- The genome organisation of HBV; the genes overlap. ORF P, in blue, encodes Hepatitis B virus DNA polymerase.

Identifiers
- Organism: Hepatitis B virus ayw/France/Tiollais/1979
- Symbol: P
- UniProt: P03156

Search for
- Structures: Swiss-model
- Domains: InterPro

= Hepatitis B virus DNA polymerase =

Hepatitis B viral protein

Hepatitis B virus DNA polymerase is a hepatitis B viral protein. It is a DNA polymerase that can use either DNA or RNA templates and a ribonuclease H that cuts RNA in the duplex. Both functions are supplied by the reverse transcriptase (RT) domain.

== Structure ==

The hepadnaviral P protein is organized into four domains: an N-terminal domain called the terminal protein (TP), a spacer domain which has no apparent function to the polymerase, a reverse transcriptase (RT) domain related to every other reverse transcriptase domain, and a C-terminal Ribonuclease H (RNase H) domain.

Uniquely, the hepadnavirus terminal protein (TP) domain contains a tyrosine residue that serves as a primer for the synthesis of the (−) DNA strand.

== Function ==

The Hepatitis B virus (HBV) polymerase is a multifunctional enzyme, with both RNA-dependent and DNA-dependent polymerase functions, as well as an RNase H function. It acts on the HBV pre-genomic RNA (pgRNA) to reverse transcribe it to form a new rcDNA molecule within a new capsid. (The pgRNA has another function of being translated into the viral polymerase and core proteins).

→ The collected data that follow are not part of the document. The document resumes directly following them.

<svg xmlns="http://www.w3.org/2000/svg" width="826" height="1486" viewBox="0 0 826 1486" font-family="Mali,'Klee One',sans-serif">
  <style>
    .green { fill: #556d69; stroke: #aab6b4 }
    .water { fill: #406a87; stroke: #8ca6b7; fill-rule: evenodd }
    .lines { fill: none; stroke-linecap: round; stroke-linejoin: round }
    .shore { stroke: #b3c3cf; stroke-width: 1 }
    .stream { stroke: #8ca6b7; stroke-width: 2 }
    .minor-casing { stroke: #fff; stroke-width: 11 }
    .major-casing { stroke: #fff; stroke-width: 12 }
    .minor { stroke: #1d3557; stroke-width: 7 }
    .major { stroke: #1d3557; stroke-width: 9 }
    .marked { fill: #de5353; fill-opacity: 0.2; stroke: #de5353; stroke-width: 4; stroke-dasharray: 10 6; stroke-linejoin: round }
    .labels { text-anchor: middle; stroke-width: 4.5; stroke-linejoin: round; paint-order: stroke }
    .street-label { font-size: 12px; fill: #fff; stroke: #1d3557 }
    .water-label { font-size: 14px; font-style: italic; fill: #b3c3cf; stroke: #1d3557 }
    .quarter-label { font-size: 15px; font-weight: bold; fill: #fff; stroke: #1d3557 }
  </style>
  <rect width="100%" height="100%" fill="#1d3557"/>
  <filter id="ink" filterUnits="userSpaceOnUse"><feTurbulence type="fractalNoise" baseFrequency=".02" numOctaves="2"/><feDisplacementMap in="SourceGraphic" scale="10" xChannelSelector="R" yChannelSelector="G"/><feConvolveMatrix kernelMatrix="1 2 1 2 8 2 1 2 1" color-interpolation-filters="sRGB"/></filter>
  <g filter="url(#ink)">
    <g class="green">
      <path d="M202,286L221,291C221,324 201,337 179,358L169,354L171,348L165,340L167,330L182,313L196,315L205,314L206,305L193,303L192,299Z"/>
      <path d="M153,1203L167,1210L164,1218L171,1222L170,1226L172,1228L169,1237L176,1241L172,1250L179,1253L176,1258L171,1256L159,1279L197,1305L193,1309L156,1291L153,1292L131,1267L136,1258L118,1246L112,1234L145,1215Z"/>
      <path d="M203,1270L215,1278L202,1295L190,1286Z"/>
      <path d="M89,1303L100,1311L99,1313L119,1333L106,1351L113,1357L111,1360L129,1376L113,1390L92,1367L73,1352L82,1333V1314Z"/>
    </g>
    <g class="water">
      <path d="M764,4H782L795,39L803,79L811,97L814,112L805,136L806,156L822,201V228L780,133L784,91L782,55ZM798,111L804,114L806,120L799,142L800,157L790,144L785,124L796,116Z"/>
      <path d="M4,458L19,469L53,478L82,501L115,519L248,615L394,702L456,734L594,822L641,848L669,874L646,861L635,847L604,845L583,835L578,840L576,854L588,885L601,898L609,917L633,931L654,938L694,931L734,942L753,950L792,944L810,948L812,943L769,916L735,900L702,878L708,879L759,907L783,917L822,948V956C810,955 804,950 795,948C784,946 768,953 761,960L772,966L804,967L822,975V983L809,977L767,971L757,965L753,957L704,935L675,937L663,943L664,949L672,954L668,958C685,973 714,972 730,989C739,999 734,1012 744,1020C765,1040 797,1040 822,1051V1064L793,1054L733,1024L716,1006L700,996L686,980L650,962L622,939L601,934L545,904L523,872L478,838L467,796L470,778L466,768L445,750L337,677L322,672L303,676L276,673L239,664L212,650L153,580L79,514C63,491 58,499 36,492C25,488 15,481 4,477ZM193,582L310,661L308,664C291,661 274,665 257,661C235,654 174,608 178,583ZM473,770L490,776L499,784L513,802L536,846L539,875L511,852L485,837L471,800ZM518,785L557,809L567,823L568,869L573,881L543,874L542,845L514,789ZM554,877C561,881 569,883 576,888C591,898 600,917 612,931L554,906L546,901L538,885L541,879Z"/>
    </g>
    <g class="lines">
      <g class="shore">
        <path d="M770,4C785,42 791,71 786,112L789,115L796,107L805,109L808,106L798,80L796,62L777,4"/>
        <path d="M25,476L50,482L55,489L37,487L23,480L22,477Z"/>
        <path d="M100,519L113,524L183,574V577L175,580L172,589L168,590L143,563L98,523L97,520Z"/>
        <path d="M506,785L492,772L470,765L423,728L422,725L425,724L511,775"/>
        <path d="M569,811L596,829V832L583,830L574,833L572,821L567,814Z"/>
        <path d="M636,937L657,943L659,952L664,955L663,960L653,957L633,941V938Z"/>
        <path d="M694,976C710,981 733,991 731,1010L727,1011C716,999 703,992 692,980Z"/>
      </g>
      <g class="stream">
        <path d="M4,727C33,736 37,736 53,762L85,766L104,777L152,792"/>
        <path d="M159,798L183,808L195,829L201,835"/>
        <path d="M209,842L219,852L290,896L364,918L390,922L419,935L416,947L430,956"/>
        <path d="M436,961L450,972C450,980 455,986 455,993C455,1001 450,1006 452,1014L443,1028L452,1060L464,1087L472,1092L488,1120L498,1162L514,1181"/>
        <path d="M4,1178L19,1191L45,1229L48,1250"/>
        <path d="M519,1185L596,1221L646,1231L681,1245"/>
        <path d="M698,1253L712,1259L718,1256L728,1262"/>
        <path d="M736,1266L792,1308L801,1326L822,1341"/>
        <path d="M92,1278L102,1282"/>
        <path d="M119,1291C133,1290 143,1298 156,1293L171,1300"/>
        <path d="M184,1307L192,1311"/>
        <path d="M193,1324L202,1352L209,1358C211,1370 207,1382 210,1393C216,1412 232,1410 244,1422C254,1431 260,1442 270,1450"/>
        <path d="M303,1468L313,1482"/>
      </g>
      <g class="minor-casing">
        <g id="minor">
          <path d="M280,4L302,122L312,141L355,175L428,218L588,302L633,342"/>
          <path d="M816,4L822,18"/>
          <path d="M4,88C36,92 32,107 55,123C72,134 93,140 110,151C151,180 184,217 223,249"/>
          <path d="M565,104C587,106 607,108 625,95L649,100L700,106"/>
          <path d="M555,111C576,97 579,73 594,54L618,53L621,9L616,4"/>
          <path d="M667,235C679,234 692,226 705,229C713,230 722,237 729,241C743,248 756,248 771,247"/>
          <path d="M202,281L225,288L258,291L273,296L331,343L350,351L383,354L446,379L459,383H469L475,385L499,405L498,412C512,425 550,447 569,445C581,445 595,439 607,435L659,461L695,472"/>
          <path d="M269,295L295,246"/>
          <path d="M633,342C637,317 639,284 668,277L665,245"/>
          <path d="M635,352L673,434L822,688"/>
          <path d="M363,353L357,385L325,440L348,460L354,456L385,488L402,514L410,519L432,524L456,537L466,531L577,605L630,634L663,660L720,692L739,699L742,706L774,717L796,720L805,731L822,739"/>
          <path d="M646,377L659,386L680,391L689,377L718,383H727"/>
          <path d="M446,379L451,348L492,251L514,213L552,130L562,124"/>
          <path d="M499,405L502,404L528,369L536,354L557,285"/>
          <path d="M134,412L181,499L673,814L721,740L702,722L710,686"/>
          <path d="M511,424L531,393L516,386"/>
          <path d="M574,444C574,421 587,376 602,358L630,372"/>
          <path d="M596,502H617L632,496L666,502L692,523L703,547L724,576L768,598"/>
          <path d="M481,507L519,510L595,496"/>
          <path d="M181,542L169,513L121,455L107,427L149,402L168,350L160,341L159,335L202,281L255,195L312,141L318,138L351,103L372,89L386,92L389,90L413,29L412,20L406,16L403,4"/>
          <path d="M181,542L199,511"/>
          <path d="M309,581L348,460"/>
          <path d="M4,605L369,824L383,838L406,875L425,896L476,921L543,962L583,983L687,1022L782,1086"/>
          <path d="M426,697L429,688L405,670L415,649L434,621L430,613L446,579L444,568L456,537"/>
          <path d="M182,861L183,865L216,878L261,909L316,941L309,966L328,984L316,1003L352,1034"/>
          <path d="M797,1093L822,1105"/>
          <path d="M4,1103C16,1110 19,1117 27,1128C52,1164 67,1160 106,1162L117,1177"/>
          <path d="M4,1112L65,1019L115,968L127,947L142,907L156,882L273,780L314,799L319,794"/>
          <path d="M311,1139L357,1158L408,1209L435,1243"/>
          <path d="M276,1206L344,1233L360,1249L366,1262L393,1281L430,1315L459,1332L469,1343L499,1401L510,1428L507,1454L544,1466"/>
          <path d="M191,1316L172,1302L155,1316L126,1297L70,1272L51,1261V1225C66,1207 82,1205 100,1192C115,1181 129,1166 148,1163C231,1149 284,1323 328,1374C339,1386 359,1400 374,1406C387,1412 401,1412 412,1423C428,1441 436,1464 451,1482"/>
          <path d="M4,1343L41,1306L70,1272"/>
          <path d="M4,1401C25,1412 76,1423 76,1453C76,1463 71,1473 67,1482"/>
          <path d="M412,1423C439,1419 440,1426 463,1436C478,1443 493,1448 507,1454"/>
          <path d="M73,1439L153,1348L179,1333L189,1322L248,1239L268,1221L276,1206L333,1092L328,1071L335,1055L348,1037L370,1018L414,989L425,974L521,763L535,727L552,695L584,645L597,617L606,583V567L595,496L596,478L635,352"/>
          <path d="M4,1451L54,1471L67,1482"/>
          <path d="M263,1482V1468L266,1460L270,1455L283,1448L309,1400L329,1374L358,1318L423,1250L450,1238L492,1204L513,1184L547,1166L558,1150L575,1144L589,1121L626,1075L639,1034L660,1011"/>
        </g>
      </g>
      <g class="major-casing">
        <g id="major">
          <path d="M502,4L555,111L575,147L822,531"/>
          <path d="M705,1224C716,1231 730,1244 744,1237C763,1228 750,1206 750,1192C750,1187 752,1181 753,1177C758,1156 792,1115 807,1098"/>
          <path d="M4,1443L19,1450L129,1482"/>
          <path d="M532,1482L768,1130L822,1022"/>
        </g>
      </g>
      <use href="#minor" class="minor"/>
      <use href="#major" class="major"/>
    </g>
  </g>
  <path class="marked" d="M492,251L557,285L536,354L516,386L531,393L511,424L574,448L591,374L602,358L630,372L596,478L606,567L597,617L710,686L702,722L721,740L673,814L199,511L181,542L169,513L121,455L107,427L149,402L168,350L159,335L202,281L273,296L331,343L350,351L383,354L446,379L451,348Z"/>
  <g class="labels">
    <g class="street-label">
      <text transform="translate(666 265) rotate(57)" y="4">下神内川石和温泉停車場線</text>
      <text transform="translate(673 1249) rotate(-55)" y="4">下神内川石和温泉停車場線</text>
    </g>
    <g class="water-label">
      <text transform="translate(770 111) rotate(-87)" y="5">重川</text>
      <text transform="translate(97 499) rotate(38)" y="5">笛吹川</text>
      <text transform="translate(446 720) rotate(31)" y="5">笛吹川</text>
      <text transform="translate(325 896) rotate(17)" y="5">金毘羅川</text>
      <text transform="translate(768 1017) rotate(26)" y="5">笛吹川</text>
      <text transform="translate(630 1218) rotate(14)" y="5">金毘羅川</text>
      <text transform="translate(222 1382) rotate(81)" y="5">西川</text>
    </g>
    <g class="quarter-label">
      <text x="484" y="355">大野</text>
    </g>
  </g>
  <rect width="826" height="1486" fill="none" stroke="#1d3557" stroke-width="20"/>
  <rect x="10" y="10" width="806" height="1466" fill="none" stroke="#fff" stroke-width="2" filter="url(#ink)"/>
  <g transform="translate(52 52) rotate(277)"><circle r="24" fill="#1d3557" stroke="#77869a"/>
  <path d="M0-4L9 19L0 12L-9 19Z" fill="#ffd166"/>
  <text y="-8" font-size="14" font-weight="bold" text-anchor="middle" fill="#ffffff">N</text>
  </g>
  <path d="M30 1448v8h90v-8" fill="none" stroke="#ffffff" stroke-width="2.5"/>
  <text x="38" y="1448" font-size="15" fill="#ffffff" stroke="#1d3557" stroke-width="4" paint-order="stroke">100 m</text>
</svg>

HBV core protein dimers are required for packaging of the pgRNA/polymerase complex. Then, after viral polymerase binds to the packaging signal (Hɛ) found at the 5′ end of the pgRNA, they are incorporated into the viral capsid.

Inside the capsid, the pgRNA undergoes reverse transcription, which is initiated by protein priming at the tyrosine residue of the HBV polymerase. Thus, the (−) DNA strand is made. At the same time, the RNA template is degraded by the RNase H activity of the polymerase. A short RNA of about 15–18 nucleotides at the 5′ end of the pgRNA (including the 5′ DR1 sequence) is not degraded and it is used as primer for (+) DNA strand synthesis.

The resulting RC-DNA is partially double stranded. The (−) DNA strand is longer than a genome length, with a covalently bound polymerase and a redundant flap at the 5′ end. However, the (+) DNA strand synthesis is uncompleted by the polymerase, and there is a gap exists down to the 3′ end of the (+) DNA strand.